TASK REQUIREMENTS.
- 1) In the rows, copy the lines word for word. Begin at the line that has "## Benefits?" and stop after the line that has "- viewModel.deleteEmployee(details: Details)".
- 2) Write the next part of the text on equipment financing, picking up after its final sentence.

TEXT SHOWN.
=== Begin Enclosure ===
With an equipment loan, you can enjoy small monthly payments almost as if you were leasing. Better yet, once the balance is paid off, the equipment is yours.
Most small businesses have something in common, and that’s equipment cost. Whether we’re talking about upgrading it or breakdowns, it costs money to maintain.
The approval rate with online lenders and even a local bank is one of the highest of all funding products. Typically, it’s hovering around 80%. The application process is simple and straight forward. The paperwork needed is minimal. Best of all, you can get funded in a matter of days and enjoy low rates (starting at 5%), which in most cases is tax-deductible.
In this guide, we’ll answer the following questions and more:
What Is Equipment Financing and Who Is It For?
The equipment financing option is very similar to a term loan; the only difference being it’s specifically for purchasing equipment. The reason why it’s so advantageous is that you’d able to purchase what you need without paying it fully upfront or being forced to pay steep interest rates.
Equipment loan lenders and even the local bank will allow the borrower to use the asset as collateral, so they’re protected; thus, the rate is lower.
How much can you borrow?
Typically, the small business can get up to 100% of the cash needed to buy the desired equipment. In some cases, a down payment may be required. Since the asset is used as collateral, the interest rate would be lower than other options like unsecured business credit lines, invoice factoring, merchant cash advances, or another type of working capital loan.
How Does Equipment Financing Work?
Equipment Financing works similar to a term loan with regard to repayment structure. Every month you pay a fixed payment (including principal and interest) until the loan is paid in full. In the end, the equipment is yours.
=== End Enclosure ===
Source texts of formatted documents.
=== Begin Enclosure ===
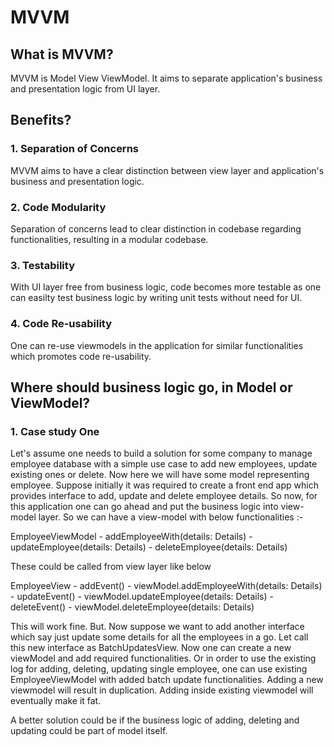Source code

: #  MVVM

## What is MVVM?
MVVM is Model View ViewModel. It aims to separate application's business and presentation logic from UI layer.

## Benefits?

### 1. Separation of Concerns
MVVM aims to have a clear distinction between view layer and application's business and presentation logic.

### 2. Code Modularity
Separation of concerns lead to clear distinction in codebase regarding functionalities, resulting in a modular codebase.

### 3. Testability
With UI layer free from business logic, code becomes more testable as one can easilty test business logic by writing unit
tests without need for UI.

### 4. Code Re-usability
One can re-use viewmodels in the application for similar functionalities which promotes code re-usability.


## Where should business logic go, in Model or ViewModel?

### 1. Case study One
Let's assume one needs to build a solution for some company to manage employee database with a simple use case to add new
employees, update existing ones or delete. Now here we will have some model representing employee. Suppose initially it
was required to create a front end app which provides interface to add, update and delete employee details.
So now, for this application one can go ahead and put the business logic into view-model layer. So we can have a view-model
with below functionalities :-

EmployeeViewModel
    - addEmployeeWith(details: Details)
    - updateEmployee(details: Details)
    - deleteEmployee(details: Details)

These could be called from view layer like below

EmployeeView
    - addEvent()
        - viewModel.addEmployeeWith(details: Details)
    - updateEvent()
        - viewModel.updateEmployee(details: Details)
    - deleteEvent()
        - viewModel.deleteEmployee(details: Details)

This will work fine. But. Now suppose we want to add another interface which say just update some details for all the
employees in a go. Let call this new interface as BatchUpdatesView. Now one can create a new viewModel and add required
functionalities. Or in order to use the existing log for adding, deleting, updating single employee, one can use existing
EmployeeViewModel with added batch update functionalities. Adding a new viewmodel will result in duplication. Adding inside
existing viewmodel will eventually make it fat.

A better solution could be if the business logic of adding, deleting and updating could be part of model itself.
=== End Enclosure ===
OUTPUTS IN ORDER.
- 1)
## Benefits?

### 1. Separation of Concerns
MVVM aims to have a clear distinction between view layer and application's business and presentation logic.

### 2. Code Modularity
Separation of concerns lead to clear distinction in codebase regarding functionalities, resulting in a modular codebase.

### 3. Testability
With UI layer free from business logic, code becomes more testable as one can easilty test business logic by writing unit
tests without need for UI.

### 4. Code Re-usability
One can re-use viewmodels in the application for similar functionalities which promotes code re-usability.


## Where should business logic go, in Model or ViewModel?

### 1. Case study One
Let's assume one needs to build a solution for some company to manage employee database with a simple use case to add new
employees, update existing ones or delete. Now here we will have some model representing employee. Suppose initially it
was required to create a front end app which provides interface to add, update and delete employee details.
So now, for this application one can go ahead and put the business logic into view-model layer. So we can have a view-model
with below functionalities :-

EmployeeViewModel
    - addEmployeeWith(details: Details)
    - updateEmployee(details: Details)
    - deleteEmployee(details: Details)

These could be called from view layer like below

EmployeeView
    - addEvent()
        - viewModel.addEmployeeWith(details: Details)
    - updateEvent()
        - viewModel.updateEmployee(details: Details)
    - deleteEvent()
        - viewModel.deleteEmployee(details: Details)

- 2)
With the equipment loan options available, you can borrow up to $5 million per piece, perfect for heavy equipment financing. The interest rate starts as low as 5%. To qualify, you need to have a 600+ credit score.
Equipment financing can be used to purchase:
- Construction equipment (Other heavy equipment)
- Landscaping equipment
- Dog grooming equipment
- Chairs for hair salons or beauty spas
- Restaurant equipment (ovens, freezers, etc.)
- Please inquire about other business assets!
As mentioned above, the asset is the collateral; that’s why the interest rate starts this low.
For the equipment finance company to find out the value, they may ask for information, including the purchase price, age, seller, and manufacturer info, among other items. The lender needs this info to make sure they can recoup their investment in case of a default.
Example of Financing Equipment:
Let’s say you’re a baker. To increase your cupcake productivity by 3x, you need an industrial oven, which costs $75,000.
You can negotiate a five-year term with as low as 5% interest by applying for an equipment loan. Again, because you’re using the oven as collateral, you’ll get a lower rate than you would with other funding products.
After making your regular payments for five-years, the balance is paid off, and the oven is yours.
Compare equipment financing
options with our calculator.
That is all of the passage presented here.